Singer, songwriter, percussionist, athlete and activist Leslie Jackson Perette - Vinx is his nickname - has a silky-smooth R&B voice (think Al Jarreau crossed with Luther Vandross), which should make this week's second installment of the Save Nashville Concert Series something special. Let's talk about his studio and touring work: Vinx was part of the band on Sting's 13-month Soul Cages tour, and was also the opening act at every show. He also worked extensively with Sting's Police mate Stewart Copeland, in the Rhythmatists, and has also made the rounds with the likes of Rickie Lee Jones, Herbie Hancock, Toni Childs, Teena Marie, Cassandra Wilson and Taj Mahal.

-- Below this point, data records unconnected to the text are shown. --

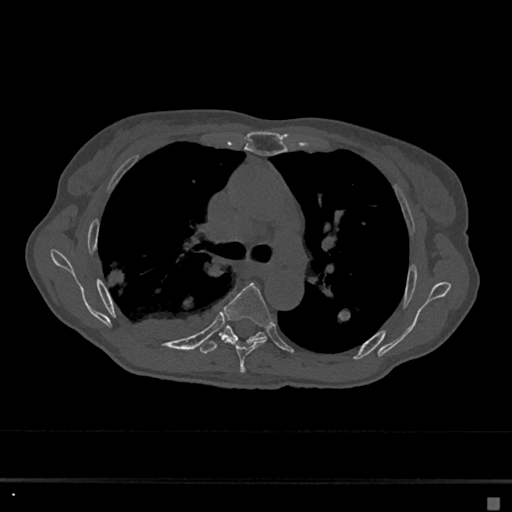
CT including the spine, one axial slice. Slice 446 of 797 in the series (ordered by position). Reconstruction kernel Br40s/3. 120 kVp. Bone window (W 1800 / L 400 HU). 0.5 mm slice thickness. 512 × 512 image matrix. Patient: female, 68 years. Case-level facts recorded for this patient, not image findings: primary cancer: renal.
Annotated regions visible in this slice (semi-automatic segmentation, software-assisted and operator-edited):
- T5 vertebra: box from (x=224, y=283) to (x=272, y=373) px
- T6 vertebra: (x=199, y=325)–(x=266, y=354)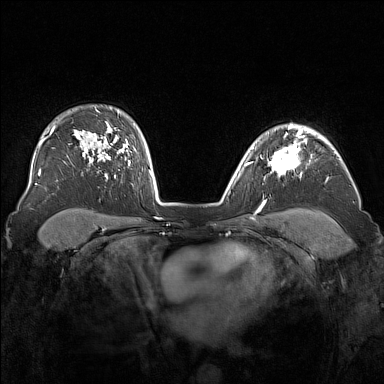
Breast MRI (dynamic contrast-enhanced), one axial slice; slice 118 of 160 in the series (ordered by position); dynamic contrast-enhanced series, time point 2 of 7 at this slice position (early post-contrast); 1.5 T; TE 1.8 ms, TR 5 ms; 384 × 384 image matrix, field of view 340 × 340 mm. Female patient.
Structures marked on this image (semi-automatically segmented with operator editing):
- enhancing-tissue mask used for the functional tumour volume (all voxels passing the contrast-enhancement thresholds inside the analysis volume; usually the tumour): bounding box (x1, y1, x2, y2) in pixels: (267, 136, 305, 175)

Stevie Wonder, a longtime friend, has recorded Vinx's songs and performed on his albums. Among his better-known tunes: "While the City Sleeps" (used in TV's In Living Color), "There I Go Again" (featured in the highest-rated episode of Northern Exposure). At his home in McRae, Ga., Vinx hosts the semi-annual "Songwriter's Soul Kitchen" - where writers, musicans, producers and music educators get together to create, collaborate, yak and relax. Listen & learn: www.vinx.com.
Save Nashville Concert Series with Vinx, Stan Ray and Elliot Hauser, and Lauren Lapointe. At 8 p.m. Sunday, June 13 at Indigo Arts Center, 703D Louisville Road. $20.
The second thing you ought to know about Joey Allcorn, from Columbus, is that he’s a Hank Williams fanatic. So much so that he operates and maintains Hank Williams: The Complete Website, a virtual online encyclopedia of all things Hank (discographies, TV appearances, song lists, trivia et cetera). The first thing is that Allcorn is a singer/songwriter who’s obsessed with vintage honky tonk music – his Hillbilly Band has both a pedal steel and a fiddle, and they dress (like Allcorn himself) in classy black suits, with pressed white shirts and black neckties, and white Stetsons, and put on a show that’s right off the Ryman Auditorium stage in the 1950s. I’m not all that crazy about Allcorn’s nasal singing voice – at 29, he still sounds a bit too young to channel Ernest Tubb and Lefty Frizzell -, but his enthusiasm for real country music is obvious, and it’s kinda contagious. Anyway, I’ll take his reverent approach over the punky posing of Hank “Assjack” III any day. AND the band is smoking hot. Listen & learn: www.joeyallcorn.com.
At 11 p.m. Saturday, June 12 at the Jinx, 127 W. Congress St.